Because I am a dinosaur. I graduated from the Old School. And I'm invisible.

As many of you Fellow Fossils are aware, a few years ago I realized that I was that so-called reptilian when I saw how many adults were experiencing life through their phones, whether walking about New York City, where I also have a home, strolling through a museum, or visiting a place of natural beauty. It troubled me to see how devices are essentially running our lives, especially for the Millennials.

I responded with a call to action: it was time to embrace my inner dinosaur and wear it on my sleeve or jacket or hat, as the case may be. When I considered how my Old School standards—being mindful rather than swept away by a barrage of digital noise—were being upended by this new culture, I became adamant that these values must endure.
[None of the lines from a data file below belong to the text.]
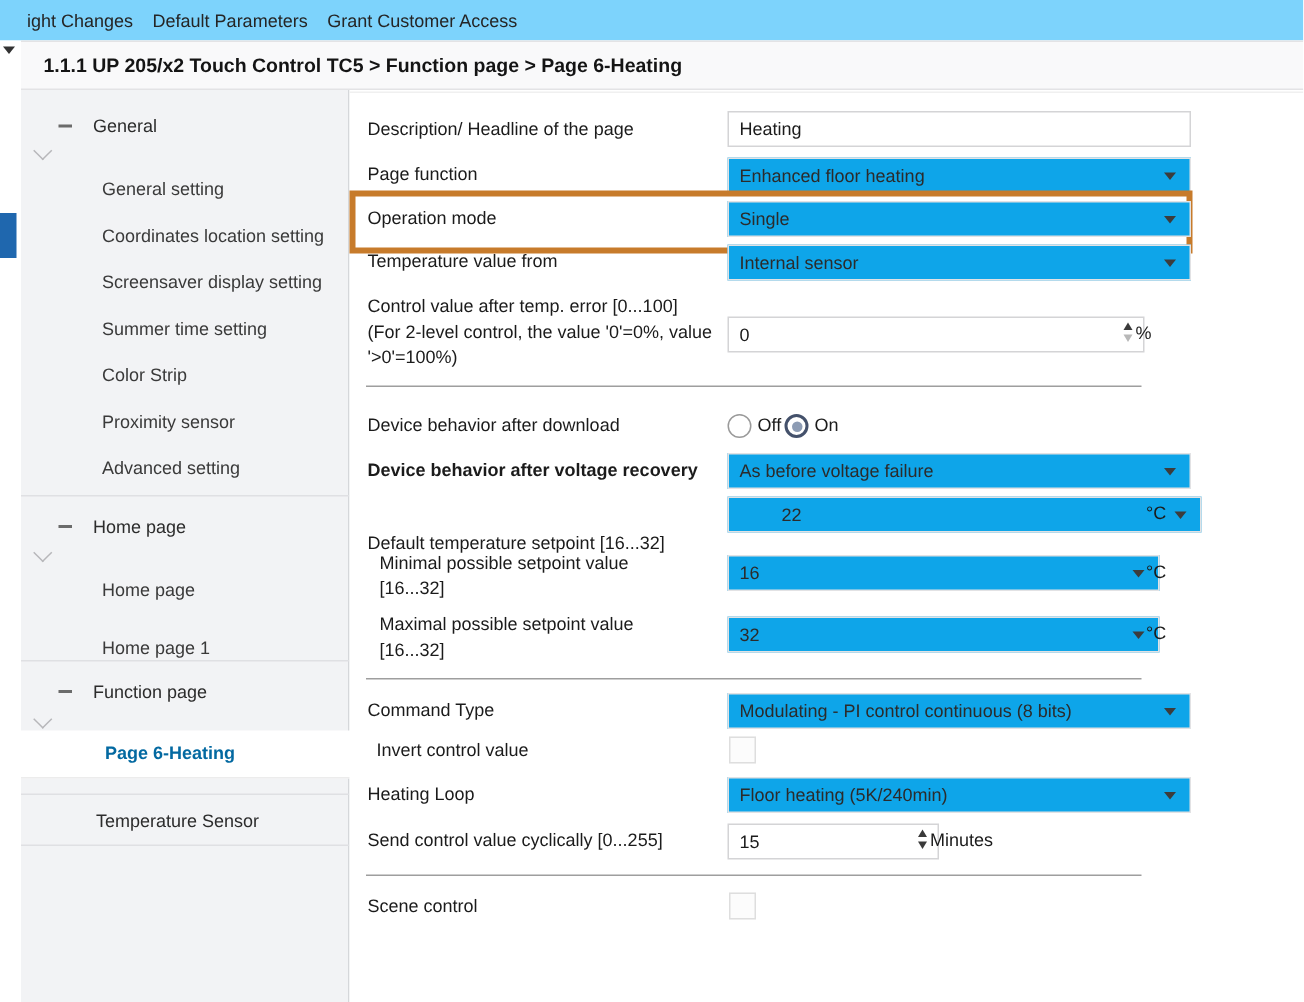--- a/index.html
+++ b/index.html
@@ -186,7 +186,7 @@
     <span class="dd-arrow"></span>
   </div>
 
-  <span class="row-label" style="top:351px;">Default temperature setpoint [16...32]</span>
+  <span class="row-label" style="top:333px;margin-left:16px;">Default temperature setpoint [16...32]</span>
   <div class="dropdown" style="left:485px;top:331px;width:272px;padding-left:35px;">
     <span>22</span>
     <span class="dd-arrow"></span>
So I decided to create a line of sterling silver brooches to signify my dinosaur status, Exquisite Eons®. By wearing a dino pin, modeled after the actual creature you might encounter during the Mesozoic Era, you outwardly vote to preserve old-school skills, like communication and social niceties—thank-you notes! (in cursive, of course)—and meeting friends over coffee for conversation.  This visual cue suggests that we maintain “old media” like newspapers and books, all being lost to an ethos that prioritizes the taking of selfies more than, say, understanding history. 

There's another aspect to all this, and that's the ageism that permeates our society. Words like "dinosaur," "fossil," and "old school" are assumed to be pejoratives. I took that as a challenge, and appropriated these slurs to protest age discrimination. We can transform the cultural landscape by proclaiming our prehistoric values--and beautifully, might I add--by wearing an Exquisite Eons® brooch (or a Be Positively Prehistoric® T-shirt, available on this website).
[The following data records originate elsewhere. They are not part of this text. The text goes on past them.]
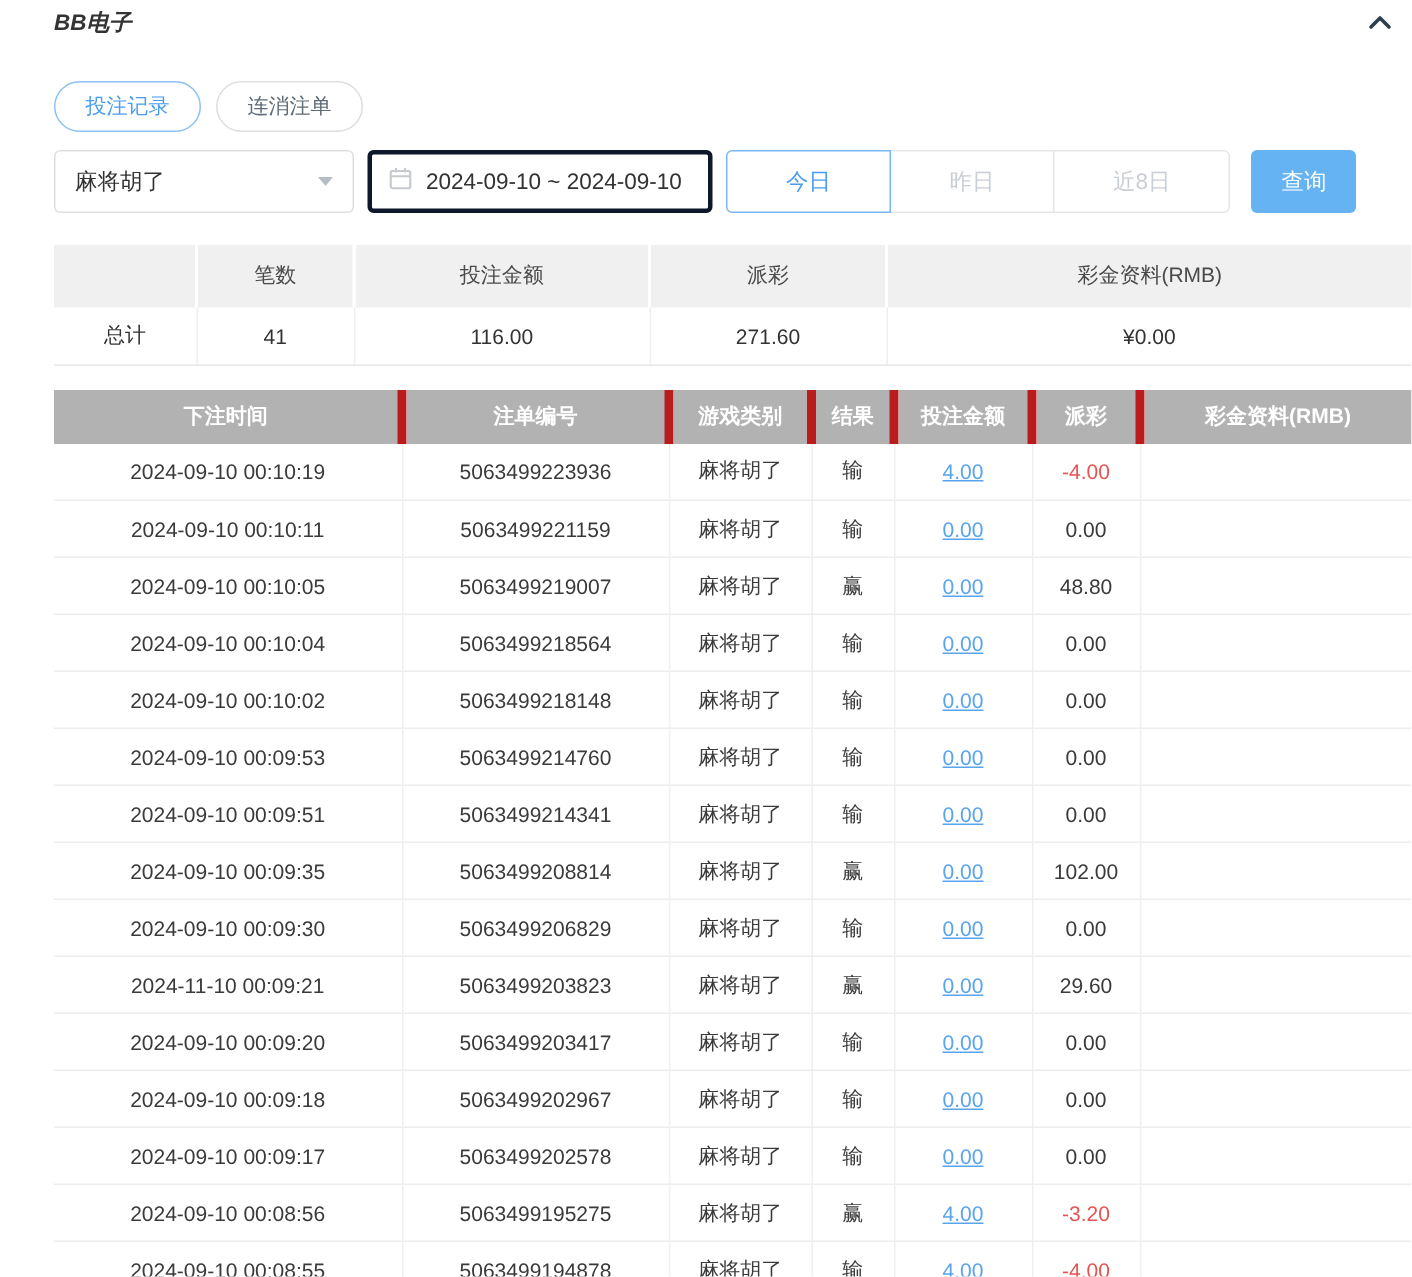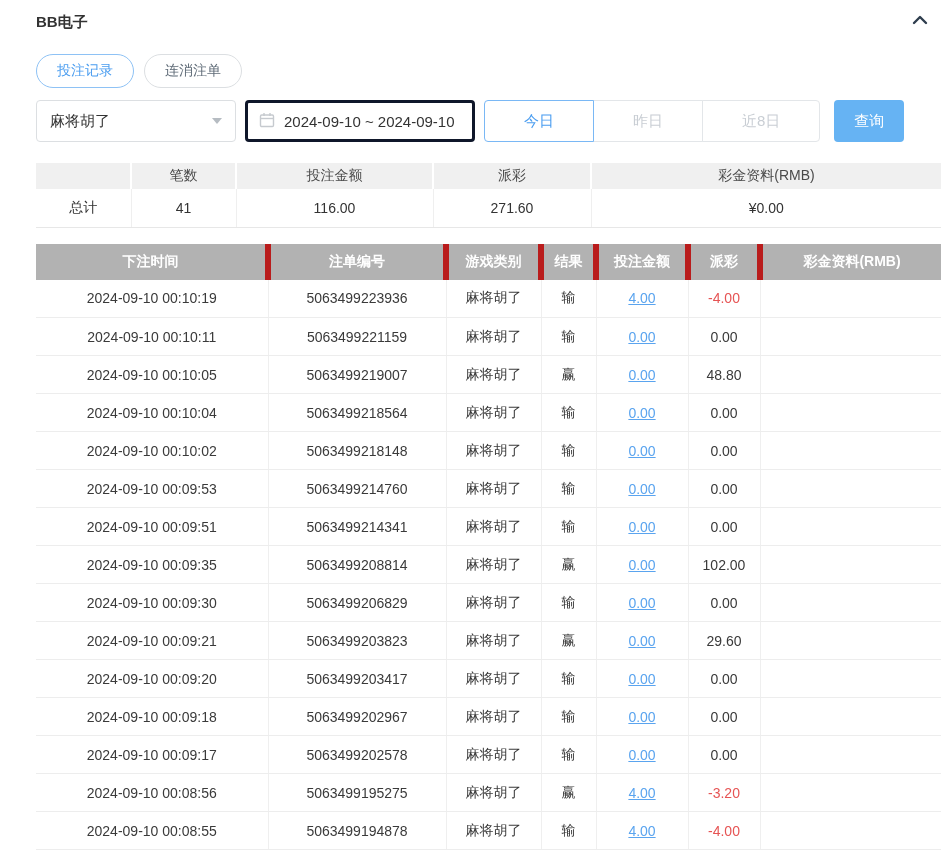--- a/index.html
+++ b/index.html
@@ -8,7 +8,7 @@
   .container { padding: 6px 0 0 36px; width: 941px; }
 
   
-  .title-row { width: 905px; display: flex; justify-content: space-between; align-items: flex-end; height: 26px; }
+  .title-row { width: 905px; display: flex; justify-content: space-between; align-items: flex-start; height: 26px; font-style: italic; }
   .panel-title { font-size: 15px; font-weight: bold; color: #333; }
   .collapse-btn { background: none; border: none; cursor: pointer; padding: 2px 6px; margin-right: 6px; }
Now that I’ve got fewer years ahead of me than behind, Exquisite Eons® has become my mission—designed to inspire a social movement (among Boomers and even Millennials, if they put their smartphones down for a moment) and make visible our dino pride. We’re not Luddites and don’t reject technology. But we should cherish the real over the virtual. And that is the essence of the Exquisite Eons® experience, Be Positively Prehistoric®.